§ WORK TO COMPLETE: The lines below that include "JSON" are to be found and copied.

§ ENTRIES SHOWN:
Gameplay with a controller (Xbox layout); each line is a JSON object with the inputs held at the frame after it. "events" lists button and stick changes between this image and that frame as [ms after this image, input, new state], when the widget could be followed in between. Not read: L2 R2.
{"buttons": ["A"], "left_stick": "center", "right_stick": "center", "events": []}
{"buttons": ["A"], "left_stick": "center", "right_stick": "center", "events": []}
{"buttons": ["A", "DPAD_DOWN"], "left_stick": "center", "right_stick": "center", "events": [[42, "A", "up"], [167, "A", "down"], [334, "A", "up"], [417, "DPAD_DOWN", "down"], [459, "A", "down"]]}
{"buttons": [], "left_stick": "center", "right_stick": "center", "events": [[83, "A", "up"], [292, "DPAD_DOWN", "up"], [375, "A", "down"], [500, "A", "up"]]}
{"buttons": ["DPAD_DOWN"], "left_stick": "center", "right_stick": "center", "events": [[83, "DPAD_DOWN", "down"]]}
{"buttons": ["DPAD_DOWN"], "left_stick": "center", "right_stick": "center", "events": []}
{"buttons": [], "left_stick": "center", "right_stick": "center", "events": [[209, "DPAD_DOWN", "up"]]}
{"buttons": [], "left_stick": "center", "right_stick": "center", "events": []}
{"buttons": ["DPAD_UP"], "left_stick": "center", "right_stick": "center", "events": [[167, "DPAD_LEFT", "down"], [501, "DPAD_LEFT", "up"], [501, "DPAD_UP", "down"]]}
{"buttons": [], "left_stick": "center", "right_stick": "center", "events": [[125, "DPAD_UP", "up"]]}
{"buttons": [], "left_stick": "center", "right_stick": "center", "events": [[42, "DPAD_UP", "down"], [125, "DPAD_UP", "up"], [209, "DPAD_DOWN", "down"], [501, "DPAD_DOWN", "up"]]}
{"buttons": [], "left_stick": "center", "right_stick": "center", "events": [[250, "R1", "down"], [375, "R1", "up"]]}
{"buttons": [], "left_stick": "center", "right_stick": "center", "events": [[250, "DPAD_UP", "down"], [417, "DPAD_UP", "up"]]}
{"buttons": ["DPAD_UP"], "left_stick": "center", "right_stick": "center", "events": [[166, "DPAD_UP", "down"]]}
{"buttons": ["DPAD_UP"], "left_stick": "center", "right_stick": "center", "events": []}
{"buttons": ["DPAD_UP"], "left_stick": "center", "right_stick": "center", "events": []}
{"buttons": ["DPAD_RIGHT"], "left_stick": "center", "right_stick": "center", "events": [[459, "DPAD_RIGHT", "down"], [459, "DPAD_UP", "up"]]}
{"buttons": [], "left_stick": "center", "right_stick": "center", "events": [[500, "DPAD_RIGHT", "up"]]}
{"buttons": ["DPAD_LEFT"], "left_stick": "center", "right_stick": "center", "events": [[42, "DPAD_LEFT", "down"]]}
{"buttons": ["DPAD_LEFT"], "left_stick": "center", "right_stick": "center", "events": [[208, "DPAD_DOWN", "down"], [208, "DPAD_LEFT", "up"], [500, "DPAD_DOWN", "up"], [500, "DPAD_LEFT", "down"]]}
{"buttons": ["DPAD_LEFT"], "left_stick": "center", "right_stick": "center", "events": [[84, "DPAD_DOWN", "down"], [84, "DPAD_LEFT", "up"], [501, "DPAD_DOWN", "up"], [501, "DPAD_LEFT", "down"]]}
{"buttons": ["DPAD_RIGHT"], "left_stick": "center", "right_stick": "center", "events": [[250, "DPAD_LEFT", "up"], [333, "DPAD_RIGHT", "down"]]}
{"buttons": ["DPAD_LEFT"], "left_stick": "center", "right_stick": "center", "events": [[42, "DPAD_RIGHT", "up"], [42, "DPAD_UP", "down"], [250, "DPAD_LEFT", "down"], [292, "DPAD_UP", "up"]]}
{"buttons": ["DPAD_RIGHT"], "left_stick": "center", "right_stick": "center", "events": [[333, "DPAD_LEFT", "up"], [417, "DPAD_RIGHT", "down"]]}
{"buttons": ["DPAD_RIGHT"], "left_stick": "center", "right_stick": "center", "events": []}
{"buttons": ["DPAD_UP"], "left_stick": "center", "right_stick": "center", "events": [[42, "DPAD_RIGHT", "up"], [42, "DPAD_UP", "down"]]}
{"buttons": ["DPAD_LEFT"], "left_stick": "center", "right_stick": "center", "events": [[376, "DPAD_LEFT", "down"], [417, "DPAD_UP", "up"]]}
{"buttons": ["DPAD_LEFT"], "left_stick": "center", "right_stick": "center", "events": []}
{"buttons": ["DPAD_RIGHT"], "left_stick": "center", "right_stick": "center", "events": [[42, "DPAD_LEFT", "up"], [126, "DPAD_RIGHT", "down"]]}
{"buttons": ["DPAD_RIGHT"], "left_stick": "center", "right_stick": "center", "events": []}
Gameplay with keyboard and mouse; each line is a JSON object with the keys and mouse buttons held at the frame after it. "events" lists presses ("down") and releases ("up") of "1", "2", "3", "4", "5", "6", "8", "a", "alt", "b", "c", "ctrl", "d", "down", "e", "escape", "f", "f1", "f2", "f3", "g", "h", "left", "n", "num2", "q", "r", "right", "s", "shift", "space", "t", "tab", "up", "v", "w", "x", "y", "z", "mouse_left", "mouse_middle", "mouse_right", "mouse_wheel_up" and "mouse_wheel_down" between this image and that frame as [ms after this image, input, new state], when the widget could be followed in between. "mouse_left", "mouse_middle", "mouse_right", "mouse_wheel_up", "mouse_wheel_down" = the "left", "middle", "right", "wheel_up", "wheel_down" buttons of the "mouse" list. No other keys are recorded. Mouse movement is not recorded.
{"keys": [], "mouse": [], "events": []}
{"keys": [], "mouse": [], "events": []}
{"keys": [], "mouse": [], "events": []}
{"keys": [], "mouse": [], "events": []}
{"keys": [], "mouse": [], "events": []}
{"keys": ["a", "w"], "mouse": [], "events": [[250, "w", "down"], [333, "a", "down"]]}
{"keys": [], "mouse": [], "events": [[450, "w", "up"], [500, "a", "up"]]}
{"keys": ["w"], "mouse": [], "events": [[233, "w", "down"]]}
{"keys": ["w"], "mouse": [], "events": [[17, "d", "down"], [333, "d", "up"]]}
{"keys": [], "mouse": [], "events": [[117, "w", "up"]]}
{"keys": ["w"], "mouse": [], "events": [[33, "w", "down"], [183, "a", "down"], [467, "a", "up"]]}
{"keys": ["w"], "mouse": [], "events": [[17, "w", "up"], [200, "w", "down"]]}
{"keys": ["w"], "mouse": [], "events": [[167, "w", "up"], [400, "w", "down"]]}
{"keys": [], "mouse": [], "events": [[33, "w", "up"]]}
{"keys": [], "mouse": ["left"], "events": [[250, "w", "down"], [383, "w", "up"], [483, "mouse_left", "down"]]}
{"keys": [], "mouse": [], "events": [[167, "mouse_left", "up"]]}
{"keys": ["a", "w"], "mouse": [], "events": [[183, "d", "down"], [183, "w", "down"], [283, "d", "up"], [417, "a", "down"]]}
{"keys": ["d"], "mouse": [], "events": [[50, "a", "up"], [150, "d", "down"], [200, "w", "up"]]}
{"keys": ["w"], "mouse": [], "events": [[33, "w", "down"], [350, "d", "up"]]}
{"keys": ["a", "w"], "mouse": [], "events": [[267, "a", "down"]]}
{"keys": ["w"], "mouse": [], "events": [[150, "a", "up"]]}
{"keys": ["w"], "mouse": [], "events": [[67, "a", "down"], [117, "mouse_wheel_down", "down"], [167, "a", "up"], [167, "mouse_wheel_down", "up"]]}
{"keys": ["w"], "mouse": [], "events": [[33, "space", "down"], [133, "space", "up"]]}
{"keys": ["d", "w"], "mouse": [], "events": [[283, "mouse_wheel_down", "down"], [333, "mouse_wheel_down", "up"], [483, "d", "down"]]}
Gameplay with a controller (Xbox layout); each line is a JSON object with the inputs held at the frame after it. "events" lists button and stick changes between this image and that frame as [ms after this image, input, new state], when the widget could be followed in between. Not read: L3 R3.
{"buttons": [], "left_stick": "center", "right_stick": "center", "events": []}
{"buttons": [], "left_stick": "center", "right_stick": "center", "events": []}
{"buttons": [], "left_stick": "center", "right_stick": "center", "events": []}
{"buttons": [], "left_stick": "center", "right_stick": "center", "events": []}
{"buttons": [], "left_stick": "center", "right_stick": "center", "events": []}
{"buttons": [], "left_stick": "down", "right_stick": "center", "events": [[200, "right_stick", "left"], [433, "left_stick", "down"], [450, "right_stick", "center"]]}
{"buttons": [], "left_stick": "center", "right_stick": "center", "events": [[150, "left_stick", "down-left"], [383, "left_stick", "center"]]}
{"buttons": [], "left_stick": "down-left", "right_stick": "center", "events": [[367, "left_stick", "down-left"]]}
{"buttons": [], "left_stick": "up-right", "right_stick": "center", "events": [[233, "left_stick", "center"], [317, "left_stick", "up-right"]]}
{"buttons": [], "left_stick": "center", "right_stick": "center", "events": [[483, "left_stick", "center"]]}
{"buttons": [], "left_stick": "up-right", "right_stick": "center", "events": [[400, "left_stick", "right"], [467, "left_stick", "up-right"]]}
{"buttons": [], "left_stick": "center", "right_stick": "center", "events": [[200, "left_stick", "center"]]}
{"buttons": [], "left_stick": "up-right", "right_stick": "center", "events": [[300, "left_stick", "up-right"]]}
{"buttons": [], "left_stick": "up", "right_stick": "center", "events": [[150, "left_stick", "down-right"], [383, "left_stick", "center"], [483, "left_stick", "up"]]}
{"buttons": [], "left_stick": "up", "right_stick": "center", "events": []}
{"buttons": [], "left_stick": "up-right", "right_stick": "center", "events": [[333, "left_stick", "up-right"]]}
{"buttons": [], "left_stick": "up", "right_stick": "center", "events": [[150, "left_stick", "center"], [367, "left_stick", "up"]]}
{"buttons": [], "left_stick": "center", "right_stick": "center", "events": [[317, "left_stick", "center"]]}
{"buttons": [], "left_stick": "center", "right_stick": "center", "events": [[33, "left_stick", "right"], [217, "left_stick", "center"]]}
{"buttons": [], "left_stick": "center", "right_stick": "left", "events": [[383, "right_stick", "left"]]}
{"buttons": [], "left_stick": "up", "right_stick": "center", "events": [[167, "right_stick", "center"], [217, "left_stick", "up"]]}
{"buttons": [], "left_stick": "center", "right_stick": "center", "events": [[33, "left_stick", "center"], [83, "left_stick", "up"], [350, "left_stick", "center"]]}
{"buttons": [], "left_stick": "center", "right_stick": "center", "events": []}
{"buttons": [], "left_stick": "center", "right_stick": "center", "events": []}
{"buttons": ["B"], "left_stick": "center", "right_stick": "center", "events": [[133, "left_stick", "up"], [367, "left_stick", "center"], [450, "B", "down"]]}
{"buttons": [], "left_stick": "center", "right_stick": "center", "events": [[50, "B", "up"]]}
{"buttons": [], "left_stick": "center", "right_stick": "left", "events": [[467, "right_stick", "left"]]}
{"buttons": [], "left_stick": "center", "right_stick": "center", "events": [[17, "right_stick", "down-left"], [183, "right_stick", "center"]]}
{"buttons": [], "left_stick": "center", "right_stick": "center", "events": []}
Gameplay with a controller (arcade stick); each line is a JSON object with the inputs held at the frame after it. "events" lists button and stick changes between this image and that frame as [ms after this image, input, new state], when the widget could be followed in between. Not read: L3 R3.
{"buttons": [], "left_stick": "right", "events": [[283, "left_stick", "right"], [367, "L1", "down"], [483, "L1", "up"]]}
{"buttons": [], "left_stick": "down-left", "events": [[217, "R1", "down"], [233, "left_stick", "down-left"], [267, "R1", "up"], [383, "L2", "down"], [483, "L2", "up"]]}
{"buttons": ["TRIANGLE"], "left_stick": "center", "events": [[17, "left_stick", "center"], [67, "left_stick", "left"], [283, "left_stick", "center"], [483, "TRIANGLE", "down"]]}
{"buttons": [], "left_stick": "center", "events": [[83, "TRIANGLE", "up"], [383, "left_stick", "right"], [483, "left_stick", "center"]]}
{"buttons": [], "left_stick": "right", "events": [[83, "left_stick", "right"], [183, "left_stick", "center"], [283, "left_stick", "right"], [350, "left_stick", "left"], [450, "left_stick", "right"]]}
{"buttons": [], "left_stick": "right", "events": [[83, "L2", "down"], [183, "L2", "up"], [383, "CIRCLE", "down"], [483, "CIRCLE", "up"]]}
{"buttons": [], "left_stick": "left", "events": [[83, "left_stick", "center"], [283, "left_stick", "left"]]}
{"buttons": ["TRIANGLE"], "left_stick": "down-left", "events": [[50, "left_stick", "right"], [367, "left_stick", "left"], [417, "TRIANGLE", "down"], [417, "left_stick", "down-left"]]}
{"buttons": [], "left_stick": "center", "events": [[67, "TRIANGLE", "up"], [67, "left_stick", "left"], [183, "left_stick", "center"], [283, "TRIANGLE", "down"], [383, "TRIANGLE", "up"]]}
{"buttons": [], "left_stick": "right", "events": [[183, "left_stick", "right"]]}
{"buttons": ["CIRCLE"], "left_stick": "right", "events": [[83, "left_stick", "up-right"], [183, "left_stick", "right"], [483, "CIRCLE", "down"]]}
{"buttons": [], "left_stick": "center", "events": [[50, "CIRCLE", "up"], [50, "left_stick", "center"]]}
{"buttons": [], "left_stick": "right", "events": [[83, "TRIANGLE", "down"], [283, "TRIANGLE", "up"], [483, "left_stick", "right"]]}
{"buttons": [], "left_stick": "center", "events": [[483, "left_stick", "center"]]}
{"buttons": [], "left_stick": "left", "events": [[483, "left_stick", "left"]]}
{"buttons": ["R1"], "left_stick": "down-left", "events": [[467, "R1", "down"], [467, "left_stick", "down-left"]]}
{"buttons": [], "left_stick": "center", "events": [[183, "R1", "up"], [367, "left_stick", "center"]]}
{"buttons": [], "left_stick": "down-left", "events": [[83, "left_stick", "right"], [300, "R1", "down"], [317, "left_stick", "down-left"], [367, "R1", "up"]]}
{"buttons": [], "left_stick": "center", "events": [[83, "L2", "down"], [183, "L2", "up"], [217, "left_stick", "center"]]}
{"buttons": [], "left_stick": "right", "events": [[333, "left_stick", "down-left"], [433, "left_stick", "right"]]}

§ OUTPUT:
Gameplay with a controller (Xbox layout); each line is a JSON object with the inputs held at the frame after it. "events" lists button and stick changes between this image and that frame as [ms after this image, input, new state], when the widget could be followed in between. Not read: L2 R2.
Gameplay with keyboard and mouse; each line is a JSON object with the keys and mouse buttons held at the frame after it. "events" lists presses ("down") and releases ("up") of "1", "2", "3", "4", "5", "6", "8", "a", "alt", "b", "c", "ctrl", "d", "down", "e", "escape", "f", "f1", "f2", "f3", "g", "h", "left", "n", "num2", "q", "r", "right", "s", "shift", "space", "t", "tab", "up", "v", "w", "x", "y", "z", "mouse_left", "mouse_middle", "mouse_right", "mouse_wheel_up" and "mouse_wheel_down" between this image and that frame as [ms after this image, input, new state], when the widget could be followed in between. "mouse_left", "mouse_middle", "mouse_right", "mouse_wheel_up", "mouse_wheel_down" = the "left", "middle", "right", "wheel_up", "wheel_down" buttons of the "mouse" list. No other keys are recorded. Mouse movement is not recorded.
Gameplay with a controller (Xbox layout); each line is a JSON object with the inputs held at the frame after it. "events" lists button and stick changes between this image and that frame as [ms after this image, input, new state], when the widget could be followed in between. Not read: L3 R3.
Gameplay with a controller (arcade stick); each line is a JSON object with the inputs held at the frame after it. "events" lists button and stick changes between this image and that frame as [ms after this image, input, new state], when the widget could be followed in between. Not read: L3 R3.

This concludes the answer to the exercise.